Ahlfeld, Johann Friedrich - Die Feier des ersten Osterfestes.

Ahlfeld, Johann Friedrich - Die Feier des ersten Osterfestes.

(I. heil. Ostertag 1848.)

Die Gnade unseres Herrn und Heilandes Jesu Christi, die Liebe Gottes des Vaters, und die Gemeinschaft des heiligen Geistes sei mit euch Allen. Amen.

Text: Marci 16, V. 1-8.
Und da der Sabbat vergangen war, kauften Maria Magdalena und Maria Jacobi und Salome Spezerei, auf dass sie kämen und salbten ihn. Und sie kamen zum Grabe an einem Sabbater sehr frühe, da die Sonne aufging. Und sie sprachen unter einander: Wer wälzet uns den Stein von des Grabes Tür? Und sie sahen dahin und wurden gewahr, dass der Stein abgewälzt war: denn er war sehr groß. Und sie gingen hinein in das Grab und sahen einen Jüngling zur rechten Hand sitzen, der hatte ein langes weißes Kleid an; und sie entsetzten sich. Er aber sprach zu ihnen: Entsetzet euch nicht. Ihr suchet Jesum von Nazareth den Gekreuzigten; er ist auferstanden und ist nicht hier. Siehe da die Stätte, da sie ihn hinlegten. Gehet aber hin und saget es seinen Jüngern und Petro, dass er vor euch hingehen wird in Galiläa; da werdet ihr ihn sehen, wie er euch gesagt hat Und sie gingen schnell heraus und flohen von dem Grabe; denn es war sie Zittern und Entsetzen angekommen, Und sagten Niemand Nichts, denn sie fürchteten sich.

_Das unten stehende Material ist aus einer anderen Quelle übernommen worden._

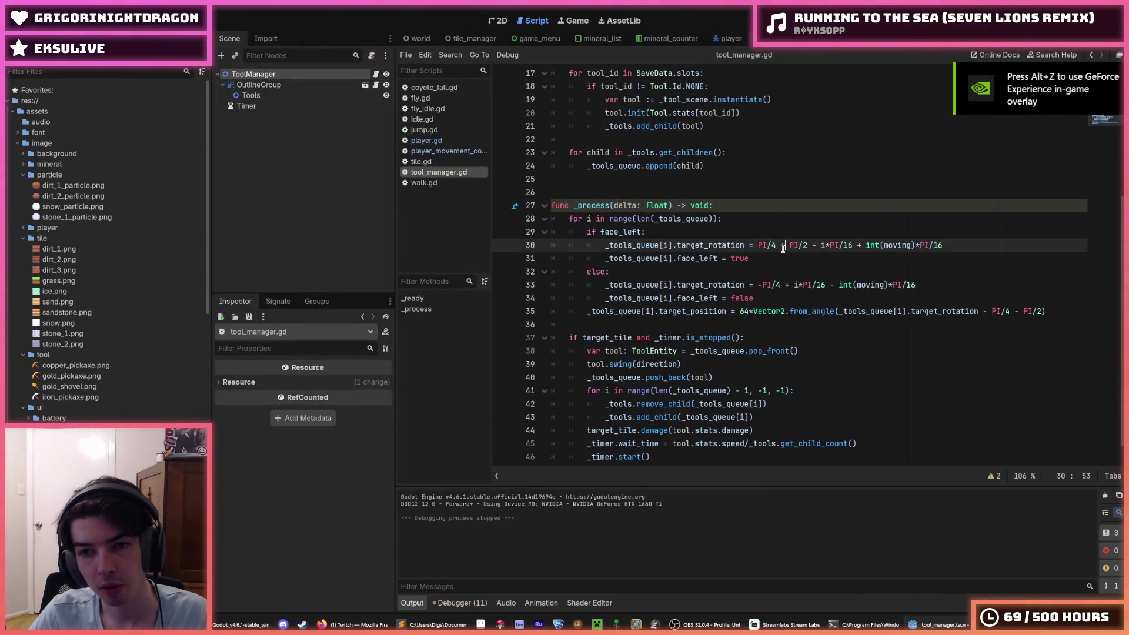
{"action": "key", "text": "Up"}
{"action": "key", "text": "Up"}
{"action": "key", "text": "Up"}
{"action": "type", "text": "8"}
{"action": "key", "text": "BackSpace"}
{"action": "type", "text": "16"}
{"action": "left_click", "coordinate": [779, 285]}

O du selige, o du fröhliche,
Gnadenbringende Osterzeit:
Welt lag in Banden.
Christ ist erstanden,
Freue dich, freue dich, Christenheit!

In Christo Jesu geliebte Gemeinde. Die göttliche Gerechtigkeit ist wie alle Gerechtigkeit oft mit einer Waage verglichen worden. Sie hat zwei Waagschalen. In der einen liegt unsere Sünde und darauf sein heiliges Gesetz. In der andern liegt seine väterliche Liebe und Barmherzigkeit. Da war es uns am Freitage, als ob er auf die erste noch das Schwert seines Gerichtes geworfen hätte. Es starb der einzige Heilige unseres Geschlechtes am Kreuze. Der Herr warf alle unsere Sünde auf ihn. Unsere Waagschale sank unter dem Gewicht, das darauf lag. Die Sonne verlor ihren Schein, die Erde erbebte. Es schien, als sei nun Alles aus. Gott hatte uns einen Blick in die Tiefe unserer Sünde tun lassen, Gott hatte uns gezeigt, was wir mit unsern Sünden verdienet hatten. - Aber gerade in der Stunde, wo er das Schwert in die eine Waagschale warf, da warf er in die andere sein volles Vaterherz und seine ganze Liebe. Wir sahen es nicht. Wir brauchten es auch nicht gleich zu sehen, denn es war hochnötig, dass wir erst unsere Sünde recht sahen. Aber das Herz und die Liebe die zogen uns heraus aus dem Gericht und der Verdammnis. Unsere Waagschale hob sich, sie ward emporgezogen bis in die Gnade, bis an die Pforten des Himmels. Sein Herz und seine Liebe zogen den stillen, großen Sabbat hindurch. Sie zogen den, der für uns gestraft und gemartert war, auf den Gott alle unsere Strafe geworfen hatte, aus dem Tode und aus dem Grabe heraus. Hell ging die Sonne auf am Ostermorgen. Durch alle Herzen geht der Jubel:

„Christ ist erstanden von der Marter alle,
Des sollen wir Alle froh sein,
Christ will unser Trost sein,
Kyrie Eleison.“

Ja, er will unser Trost sein, denn indem er erstanden, hat sein Vater durch ihn Zeugnis abgelegt, dass der Sünde ihre Macht, der Schuld ihre Last, dem Tode der Stachel, der Hölle der Sieg genommen ist. Die Osterfreude schließt die ganze Weihnachtsfreude wieder mit ein. Denn wenn die Engel nicht am Grabe verkündigt hätten: „Er ist auferstanden und ist nicht hier,“ so wäre damit auch die Botschaft des Engels: „Siehe, ich verkündige euch große Freude, die allem Volk wiederfahren wird, denn euch ist heute der Heiland geboren“ rc. auf ewig verstummet. Und wenn heute das Grab verschlossen geblieben wäre, so hätte es auch die Freude, die wir in jener Nacht hatten an der Krippe zu Bethlehem, mit verschlungen. Aber es ist nicht also. Der Herr ist auferstanden. Wir freuen uns des von ganzem Herzen, Damit aber diese Freude ihren rechten Gang finde, damit sie sich auf dem rechten Boden bewege, schließen wir uns an an das erste Osterfest und an die, so sich zuerst des Auferstandenen gefreut haben.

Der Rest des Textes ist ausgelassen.